EZGİ TÜRKMEN-YEŞİM DİKİCİ ORHAN
Danıştay kararına konu uyuşmazlık, benzin ve elektrik motoru bulunan bir aracın ÖTV oranının, mevzuat çerçevesinde yüzde 10 mu, yoksa yüzde 80 mi uygulanacağının tespitine ilişkindir.
Bu makalemizde, ÖTV oranının tespiti bakımından ortaya çıkan bir uyuşmazlıkta, yüksek oran üzerinden ödenen vergilerin iadesi talebinin 213 sayılı Vergi Usul Kanunu’nda düzenlenen düzeltme-şikâyet yolu işletilerek yapılıp yapılamayacağı konusunda Danıştay Vergi Dava Daireleri Kurulu’nun 22/10/2025 tarihli ve E.2025/16 ve K.2025/18 sayılı kararı kısaca değerlendirilmiştir. Karar, vergi hatası kavramının sınırlarını, düzeltme–şikâyet yolunun fonksiyonunu ve vergi uyuşmazlıkları bakımından “açık hata” ile “hukuki yorum” ayrımını ortaya koymak bakımından önem taşımaktadır.
Karara konu uyuşmazlık, benzin ve elektrik motoru bulunan bir aracın ÖTV oranının, mevzuat çerçevesinde yüzde 10 mu, yoksa yüzde 80 mi uygulanacağının tespitine ilişkindir. Davacılar, araçlarının fiilen yalnızca elektrik motoruyla hareket ettiği gerekçesiyle yüzde 10 oranının uygulanması gerektiğini, bu bağlamda fazla ödenen ÖTV ve buna bağlı KDV’nin iadesinin ise VUK’taki düzeltme–şikâyet mekanizmasıyla sağlanabileceğini ileri sürmüştür.
Bu tartışmalar çerçevesinde ihtilafın karara bağlandığı Bölge İdare Mahkemeleri (BİM) kararları arasında aykırılık oluşmuştur.
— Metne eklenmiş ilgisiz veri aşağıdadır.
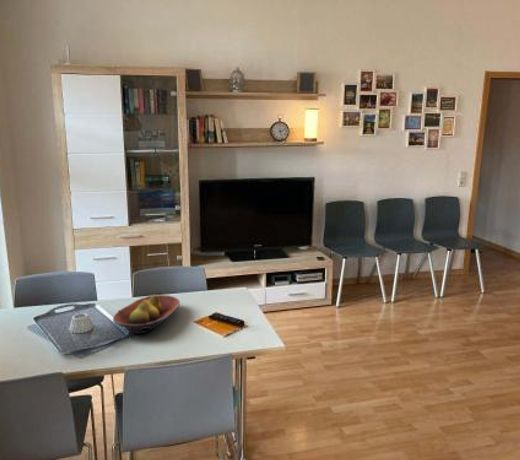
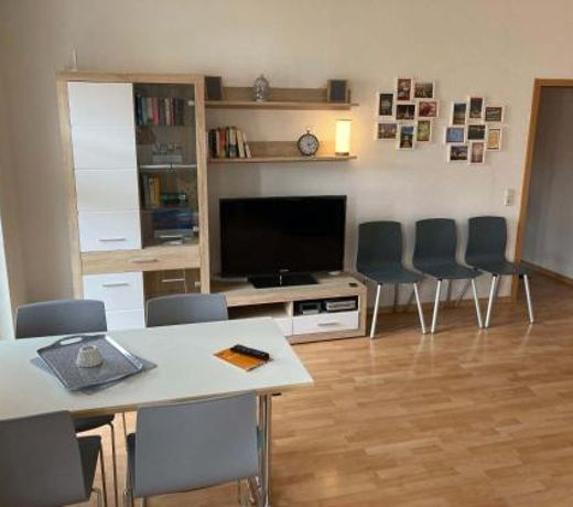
- fruit bowl [112,294,181,335]
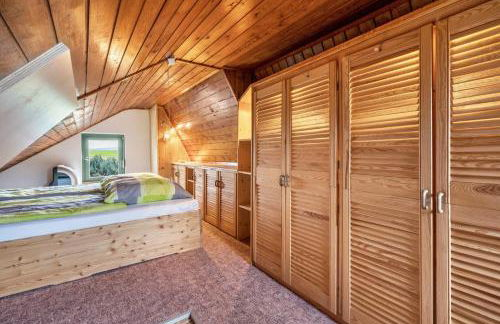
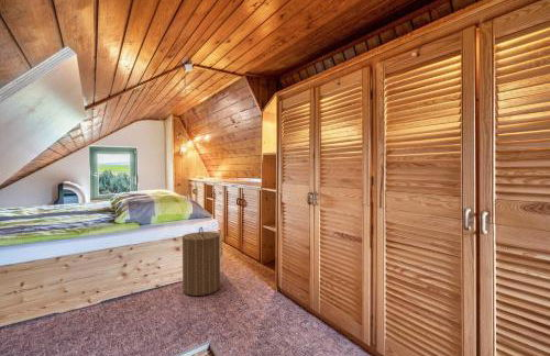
+ laundry hamper [182,226,221,297]
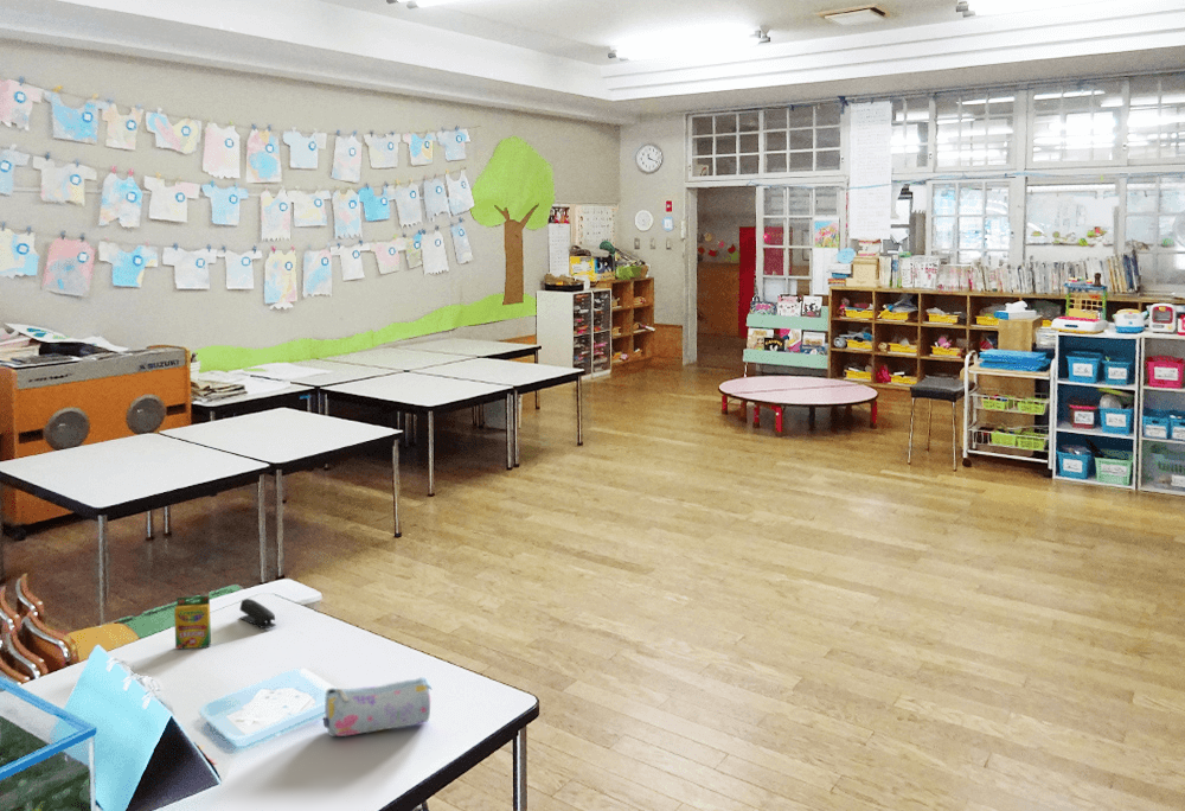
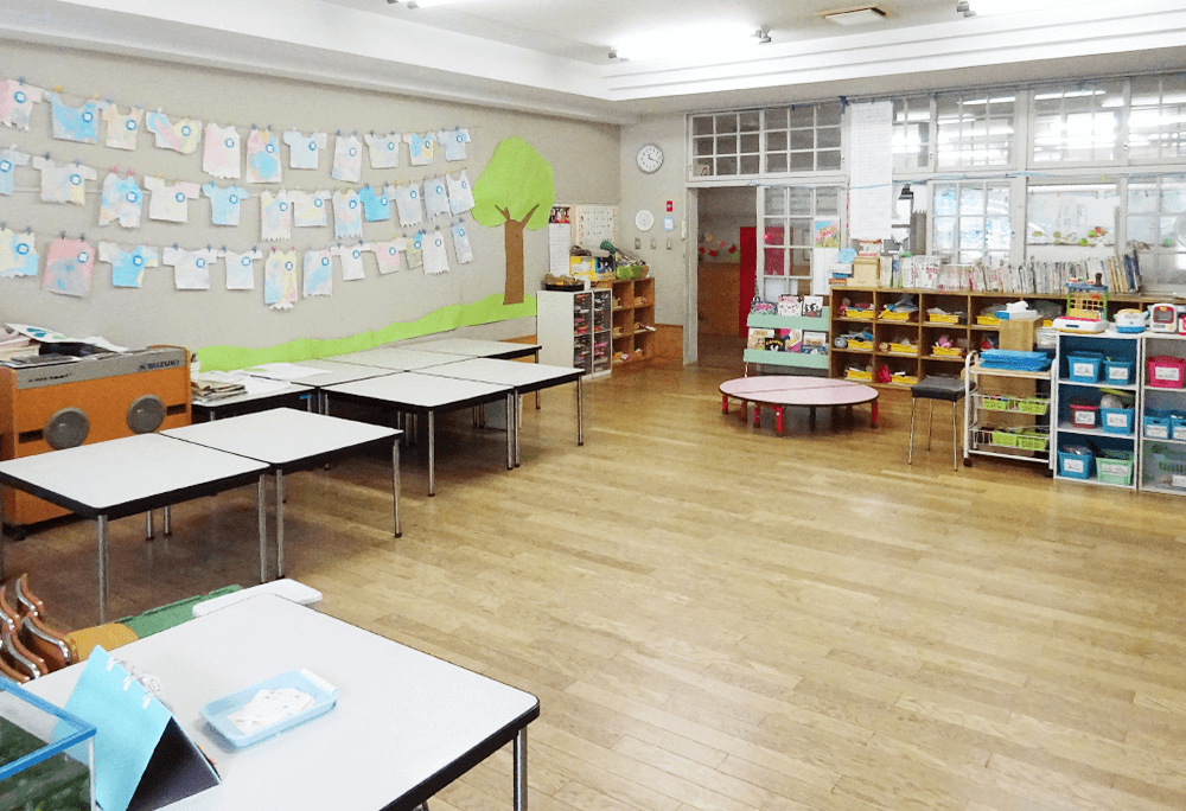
- pencil case [322,676,433,737]
- crayon box [173,595,212,651]
- stapler [238,598,277,630]
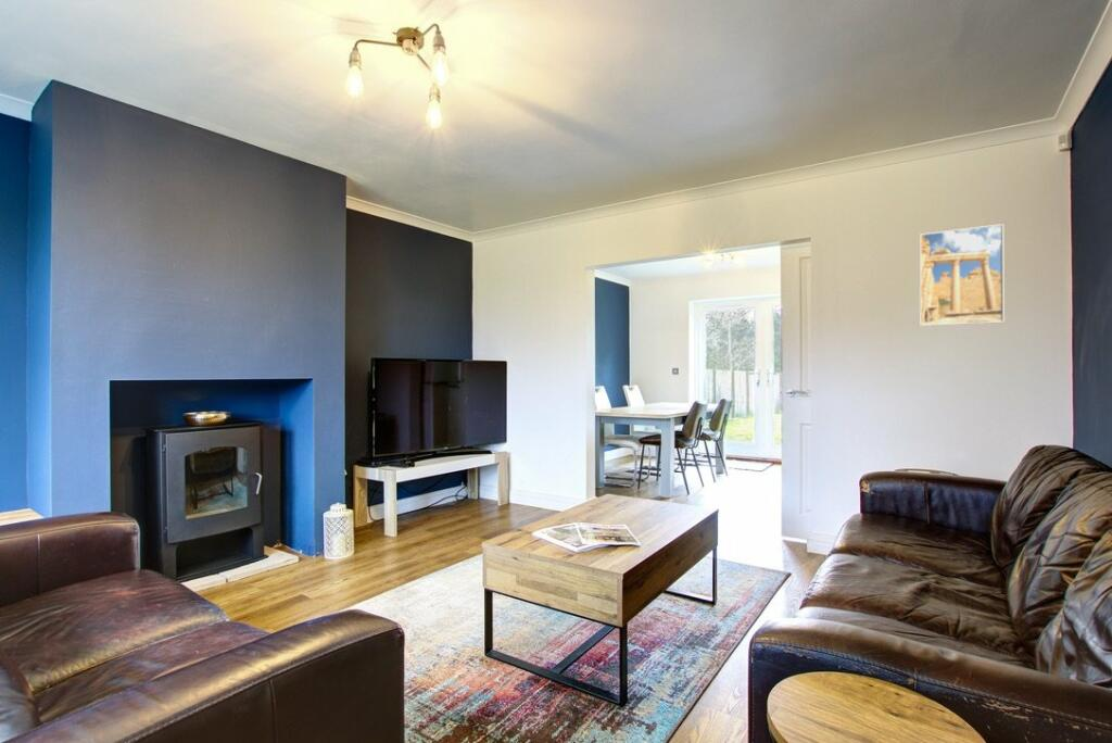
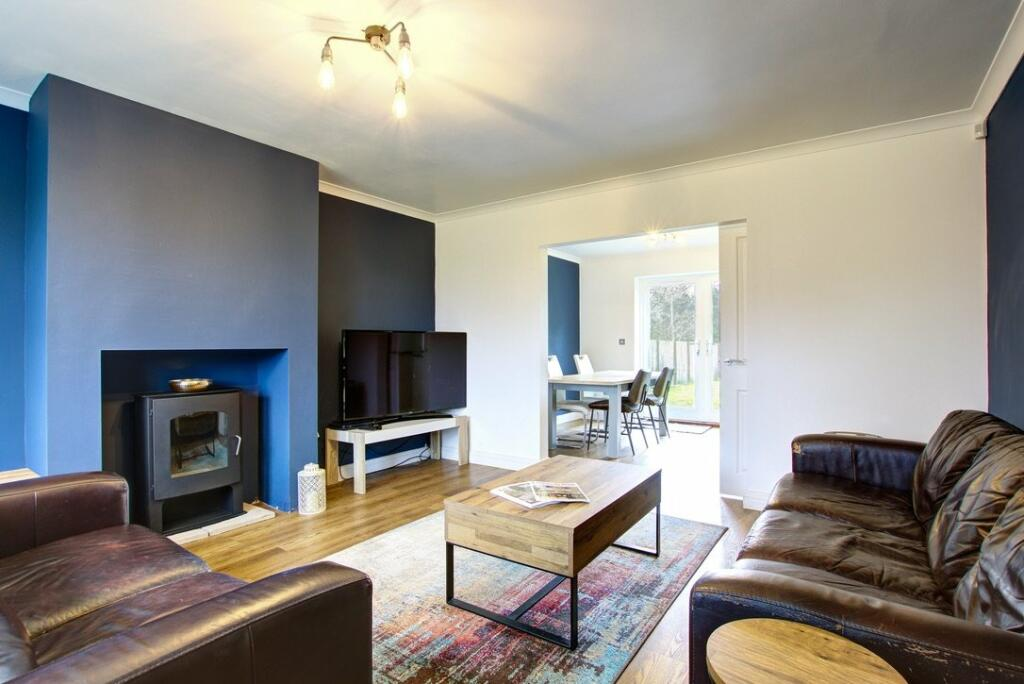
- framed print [919,223,1006,327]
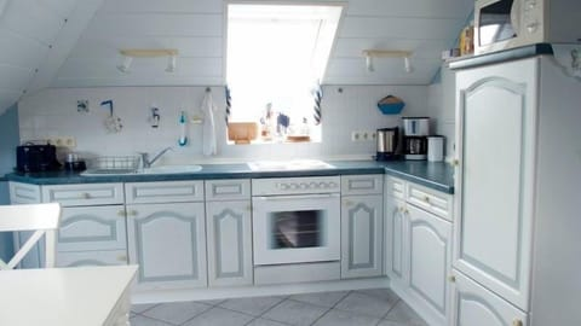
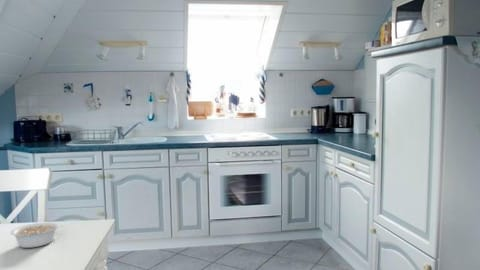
+ legume [10,221,65,249]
Örneğin, İstanbul BİM, konunun teknik tespit ve hukuki yorum gerektirdiği, bu nedenle düzeltme–şikâyet yolunun kapsamı dışında kaldığı yönünde kararlar tesis etmişken; Ankara BİM ise aracı “sadece elektrik motorlu” kategorisinde değerlendirerek idarece yüzde 80 oranının uygulanmasını açık bir vergilendirme hatası olarak saymış ve iade talebinin düzeltme–şikâyet kapsamında yapılabileceği yönünde karar tesis etmiştir.
Uyuşmazlıktaki usulün temelini oluşturan VUK’un düzeltme ve şikayet hükümlerine baktığımızda, VUK md.116 ve devamında vergi ve vergilendirme hataları (hesap, miktar, mükerrerlik, mükellefin şahsında, mükellefiyette, mevzu ve dönemde hata) sayılmış, akabinde md.122’de de mükellefin vergi düzeltmesini vergi dairesinden istemesi, red halinde şikâyet yoluyla üst makama başvuru imkânı düzenlenmiştir. Düzeltme–şikâyet yolu, niteliği itibarıyla açık ve tereddüde yer bırakmayan vergi hatalarının, dava açma süresi geçse dahi, zamanaşımı içinde idari ya da yargı yoluyla giderilmesine hizmet etmektedir. Buna karşılık, maddi olguların tespiti ile mevzuatın yorum ve uygulanmasını gerektiren, hukuki nitelendirme ihtilafları düzeltme–şikâyet kapsamında değil, doğrudan dava konusu edilmesi gereken vergilendirme işlemi çerçevesinde çözümlenebilecektir.
VDDK, somut olayda önüne gelen bu uyuşmazlıkta, yukarıda belirttiğimiz ayırıma vurgu yaparak, düzeltme–şikâyet yoluna başvurulabilmesi için ileri sürülen hatanın, VUK m.3’teki yorum ilkelerine başvurmadan ilk bakışta saptanabilecek açıklıkta olması gerektiğini; teknik inceleme ve norm yorumuna ihtiyaç gösteren uyuşmazlıkların “açık vergi hatası” kategorisine girmeyeceğini vurgulamıştır.
Sonuç ve değerlendirmemiz:
VDDK’nın E.2025/16, K.2025/18 sayılı kararı, düzeltme–şikâyet yolunun kapsamını “açık vergi hatası” ile sınırlayan yerleşik çizgiyi, hibrit/elektrikli araçların ÖTV oranlamasına uyarlayarak bir kez daha ortaya koymuştur. Dava konusu olay özelinde olduğu gibi, uyuşmazlık konusu olayın çözümü, teknik ve hukuki değerlendirme içerdiği ölçüde, fazla ödenen verginin iadesi taleplerinin düzeltme–şikâyet yolu işletilmek yerine ihtirazi kayıtla beyan üzerine doğrudan yargı yoluna başvurulması olası usul risklerini en aza indirgeyecektir. Bu bağlamda, Karar yargılama usul hukuku bakımından uygulamaya yön verir niteliktedir ve bu türden bir uyuşmazlıkla karşı karşıya kalan mükelleflerin süre yönetimi ile yargıya başvuru stratejilerinde dikkatli bir planlamayı zorunlu kılmaktadır.